Consigue decir intentando separarse un poco de los labios de él, pero su jefe aprisiona con un poco más de fuerza sus muslos. Ella gime contra la boca de Michele consiguiendo que él consolidara el beso convirtiéndolo más húmedo y deseoso.
Se derrite cuando esas habilidosas manos llegan hasta la altura de sus nalgas y él las aprieta con violencia, todo su cuerpo se estremece y de manera automática cede ante él y su maldita masculinidad imponente.
Michele muerde los labios de su secretaria al mismo tiempo que sube su falta hasta la cintura y de inmediato la levanta con ambas manos para sentársela en el regazo. Se come su boca mientras que desliza una mano debajo de su braga y la otra por el muslo de su pierna sintiendo el límite de las medias altas que llevaba puestas.
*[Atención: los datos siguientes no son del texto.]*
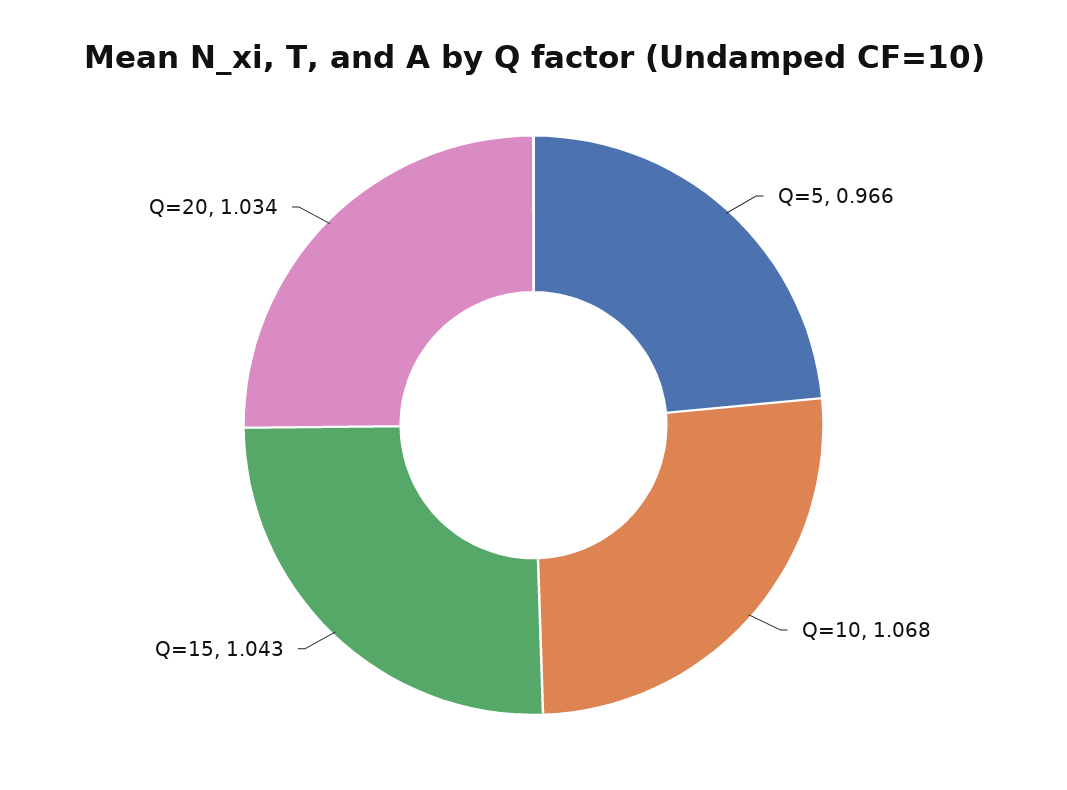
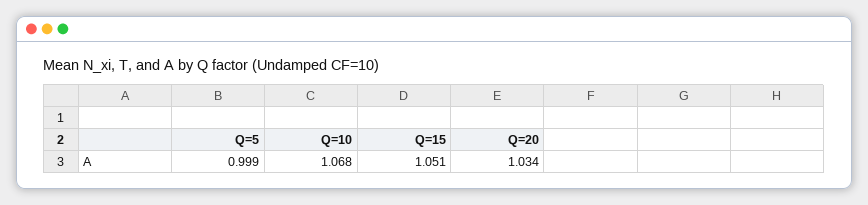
  {
-   "Q=5": 0.966,
+   "Q=5": 0.999,
    "Q=10": 1.068,
-   "Q=15": 1.043,
+   "Q=15": 1.051,
    "Q=20": 1.034
  }

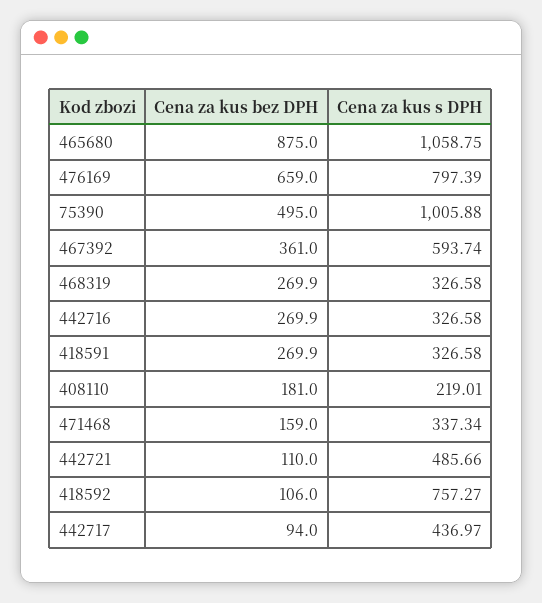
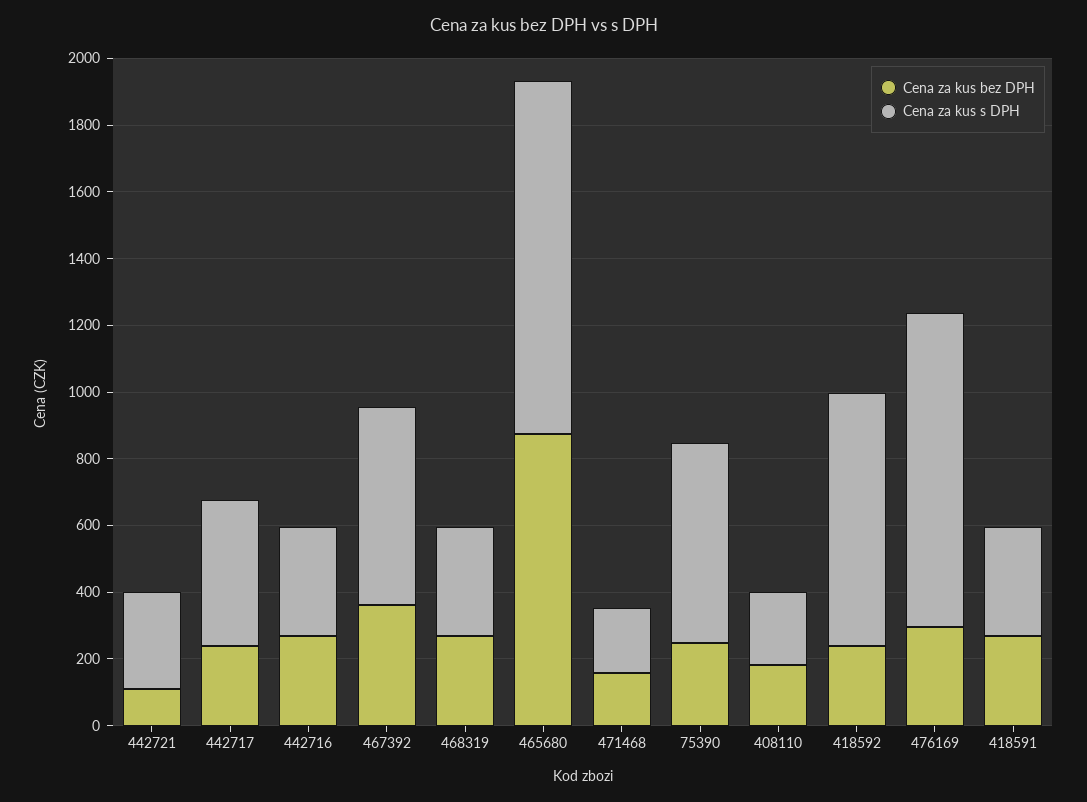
  {
    "Cena za kus bez DPH": {
      "465680": 875,
-     "476169": 659,
+     "476169": 300,
-     "75390": 495,
+     "75390": 250,
      "467392": 361,
      "468319": 269.9,
      "442716": 269.9,
      "418591": 269.9,
      "408110": 181,
      "471468": 159,
      "442721": 110,
-     "418592": 106,
+     "418592": 250,
-     "442717": 94
+     "442717": 250
    },
    "Cena za kus s DPH": {
      "465680": 1058.75,
-     "476169": 797.39,
+     "476169": 950,
-     "75390": 1005.88,
+     "75390": 600,
      "467392": 593.74,
      "468319": 326.58,
      "442716": 326.58,
      "418591": 326.58,
      "408110": 219.01,
-     "471468": 337.34,
+     "471468": 200,
-     "442721": 485.66,
+     "442721": 300,
      "418592": 757.27,
      "442717": 436.97
    }
  }

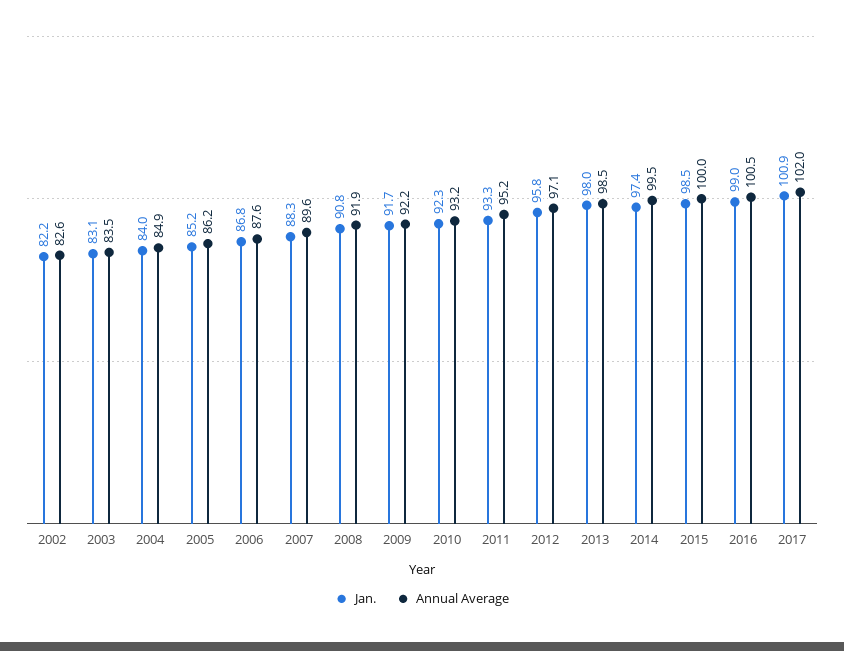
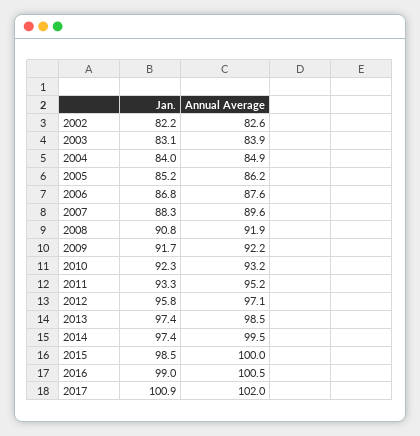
  {
    "Jan.": {
      "2002": 82.2,
      "2003": 83.1,
      "2004": 84,
      "2005": 85.2,
      "2006": 86.8,
      "2007": 88.3,
      "2008": 90.8,
      "2009": 91.7,
      "2010": 92.3,
      "2011": 93.3,
      "2012": 95.8,
-     "2013": 98,
+     "2013": 97.4,
      "2014": 97.4,
      "2015": 98.5,
      "2016": 99,
      "2017": 100.9
    },
    "Annual Average": {
      "2002": 82.6,
-     "2003": 83.5,
+     "2003": 83.9,
      "2004": 84.9,
      "2005": 86.2,
      "2006": 87.6,
      "2007": 89.6,
      "2008": 91.9,
      "2009": 92.2,
      "2010": 93.2,
      "2011": 95.2,
      "2012": 97.1,
      "2013": 98.5,
      "2014": 99.5,
      "2015": 100,
      "2016": 100.5,
      "2017": 102
    }
  }

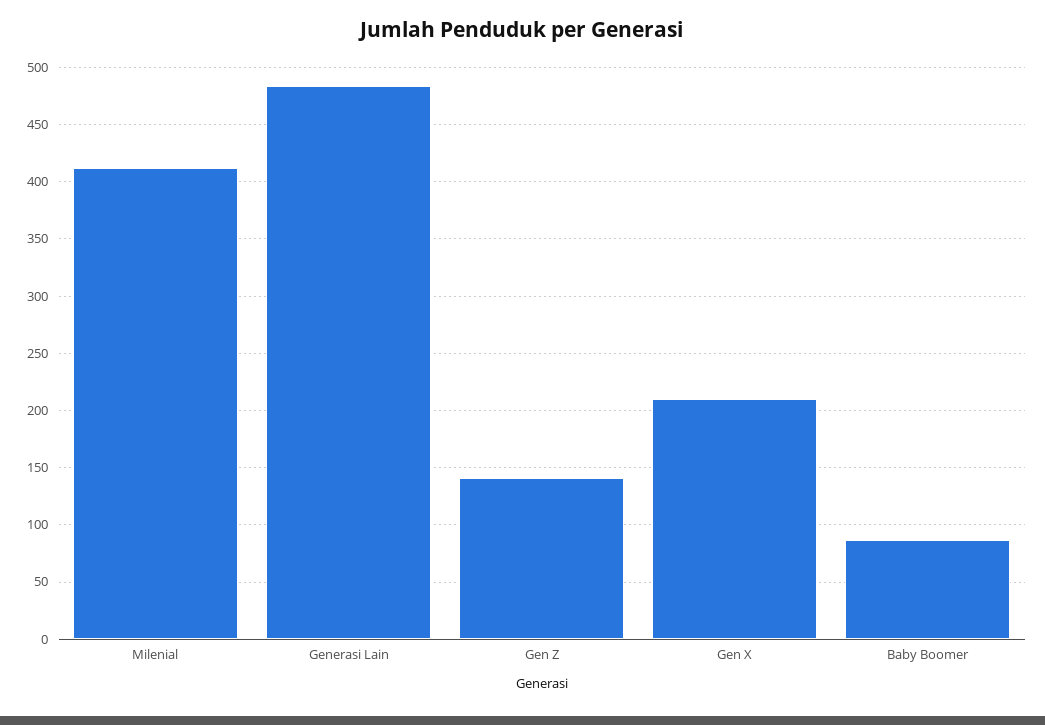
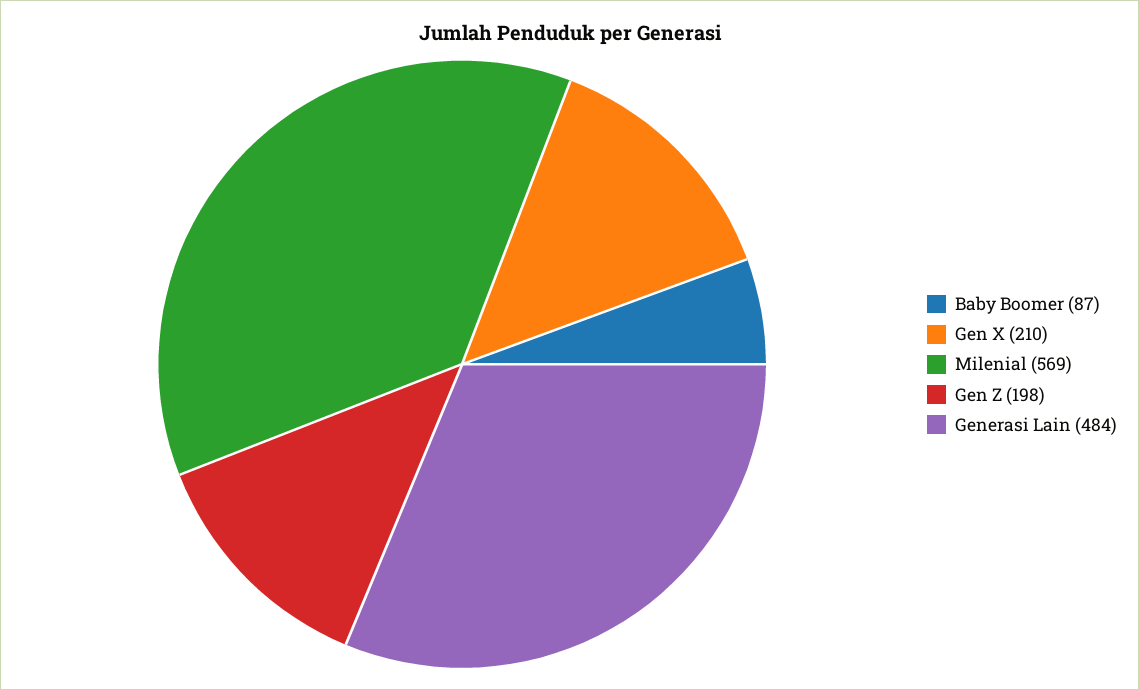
  {
-   "Milenial": 410,
+   "Milenial": 569,
    "Generasi Lain": 484,
-   "Gen Z": 140,
+   "Gen Z": 198,
    "Gen X": 210,
    "Baby Boomer": 87
  }

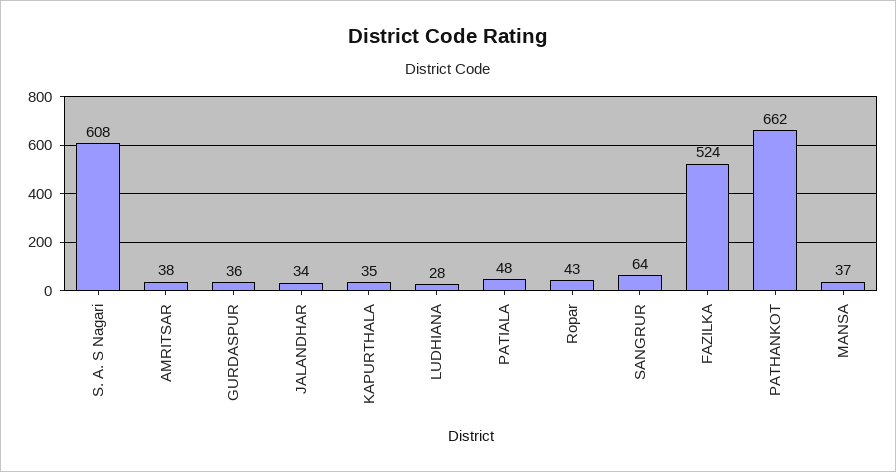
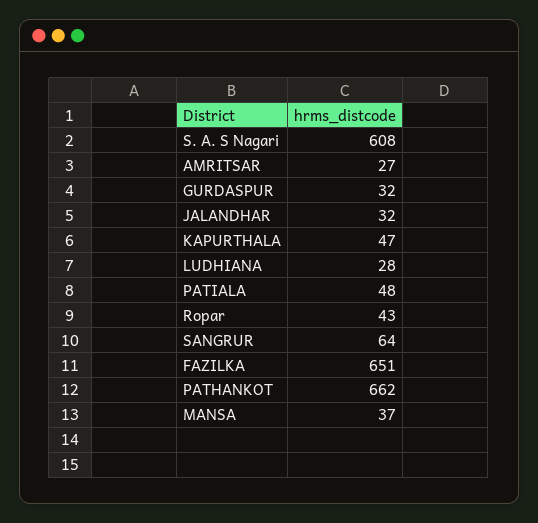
  {
    "S. A. S Nagari": 608,
-   "AMRITSAR": 38,
+   "AMRITSAR": 27,
-   "GURDASPUR": 36,
+   "GURDASPUR": 32,
-   "JALANDHAR": 34,
+   "JALANDHAR": 32,
-   "KAPURTHALA": 35,
+   "KAPURTHALA": 47,
    "LUDHIANA": 28,
    "PATIALA": 48,
    "Ropar": 43,
    "SANGRUR": 64,
-   "FAZILKA": 524,
+   "FAZILKA": 651,
    "PATHANKOT": 662,
    "MANSA": 37
  }

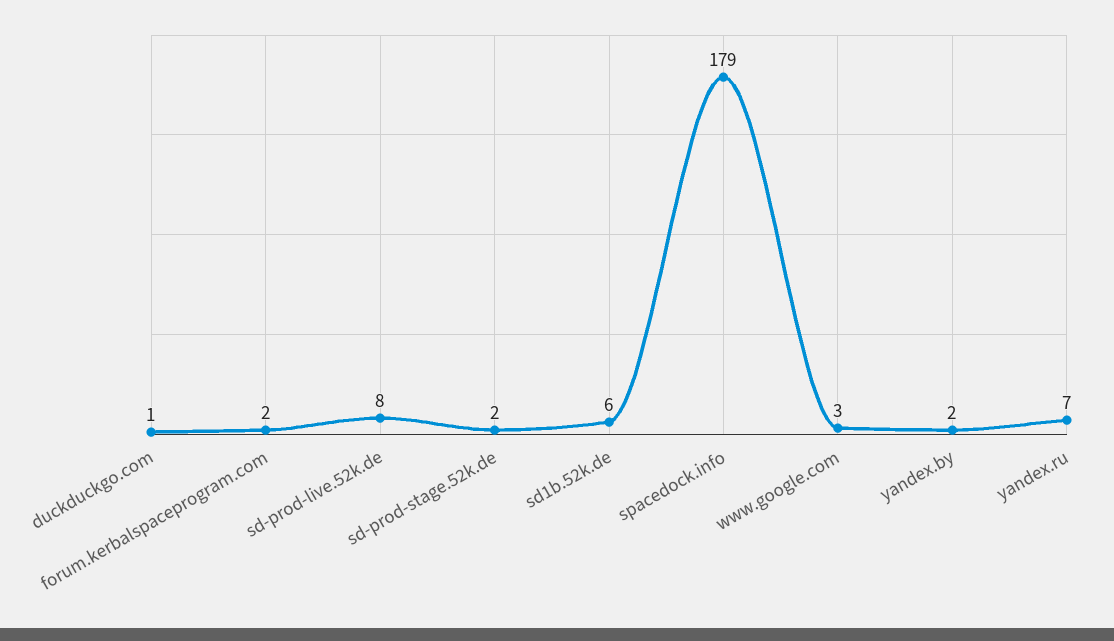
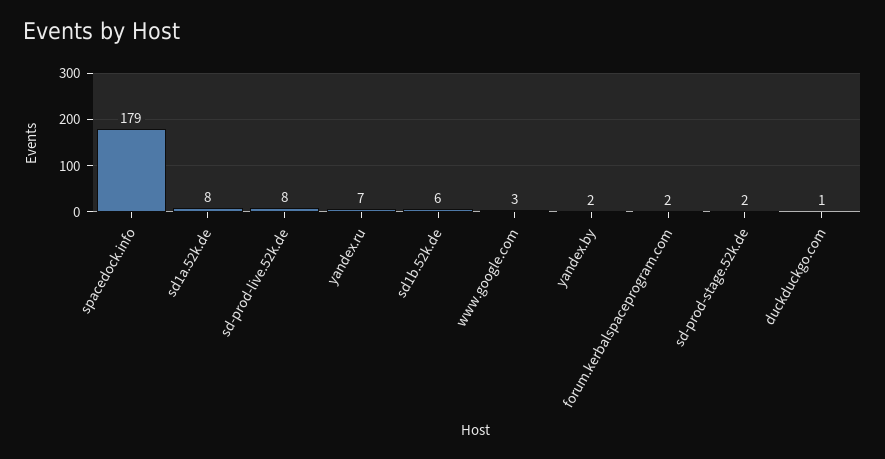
  {
    "duckduckgo.com": 1,
    "forum.kerbalspaceprogram.com": 2,
    "sd-prod-live.52k.de": 8,
    "sd-prod-stage.52k.de": 2,
    "sd1b.52k.de": 6,
    "spacedock.info": 179,
    "www.google.com": 3,
    "yandex.by": 2,
-   "yandex.ru": 7
+   "yandex.ru": 7,
+   "sd1a.52k.de": 8
  }

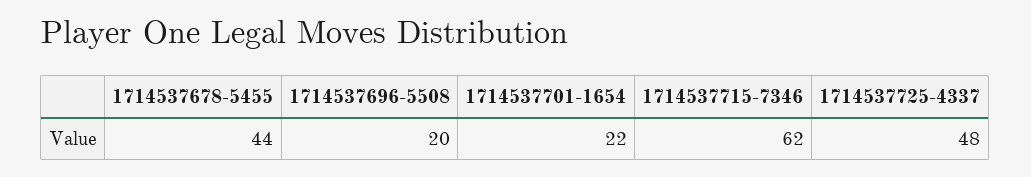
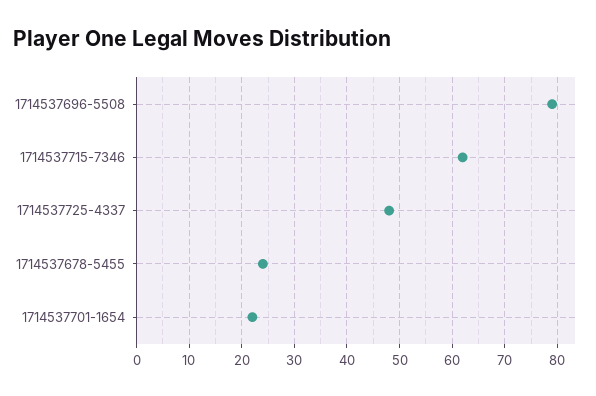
  {
-   "1714537678-5455": 44,
+   "1714537678-5455": 25,
-   "1714537696-5508": 20,
+   "1714537696-5508": 80,
    "1714537701-1654": 22,
    "1714537715-7346": 62,
    "1714537725-4337": 48
  }

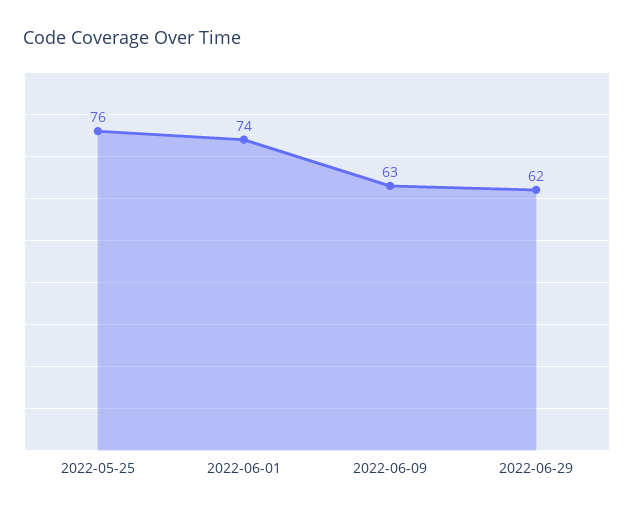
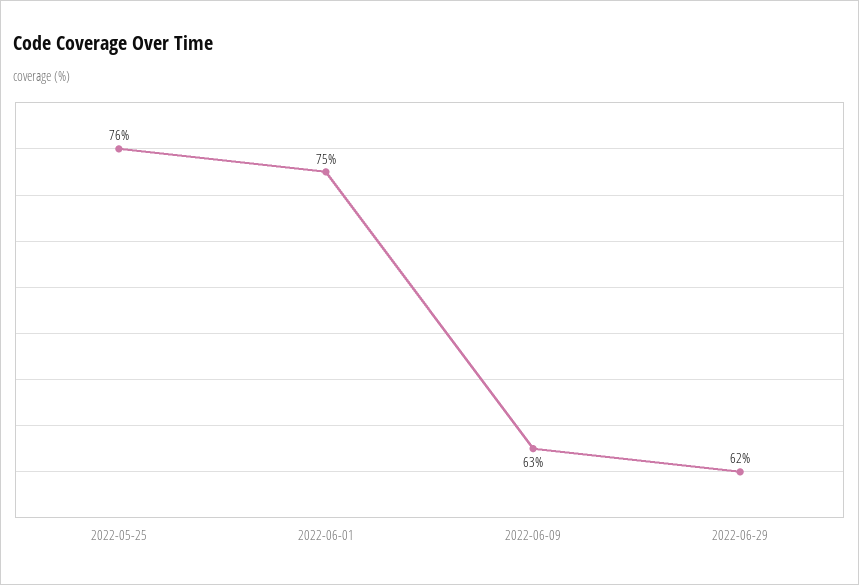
  {
    "2022-05-25": 76,
-   "2022-06-01": 74,
+   "2022-06-01": 75,
    "2022-06-09": 63,
    "2022-06-29": 62
  }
El CEO se separa un poco de su secretaria para mirar la parte de debajo de su cuerpo, sus pantaletas no eran las apropiadas, la verdad es que eran algo puritanas, pero eso no importaba cuando pretendía quitárselas.
-¿Cómo te llamas? -musita contra su cuello mientras reparte cientos de besos por su exquisita piel.
-Daviana...-contesta con voz sofocada.
-¡Daviana! -repite su nombre para luego tomar sus labios una vez más.
La castaña vuelve a ser besada derrumbando más barreras, ya no lo soportaba más, ese hombre estaba haciendo mella en ella. No lo podía permitir, aquello no estaba bien, él era su jefe.
-No -le dice alejándose un poco, pero Michele la sujeta del mentón para volver a besarla-. No está bien... -objeta de nuevo separándose un poco.
-¿Qué es lo que está mal, Daviana?
La mención de su nombre la hizo temblar, luego de eso la mano de su jefe hace presión en su coño que la hace sobresaltarse e intentar alejarse de él, pero Michele era tan astuto que la sujeto por la cintura para retenerla donde quería.
-No, no, esto no está bien... -lo empuja por el pecho levemente.
-¿Segura? -insiste el CEO frotando su coño por encima de su pantaleta.
Aquella fricción llevo a la locura a Daviana, era excesivo para soportar. Su cuerpo estaba muy caliente, y no entendía porque, si apenas estaba conociendo a ese hombre. Pero aquel roce la enloquecía, cerró los ojos al sentir como esos dos dedos se deslizaban de arriba hacia abajo por el centro de su vagina.
-Joder no...-gime con morbo y sin poder evitarlo.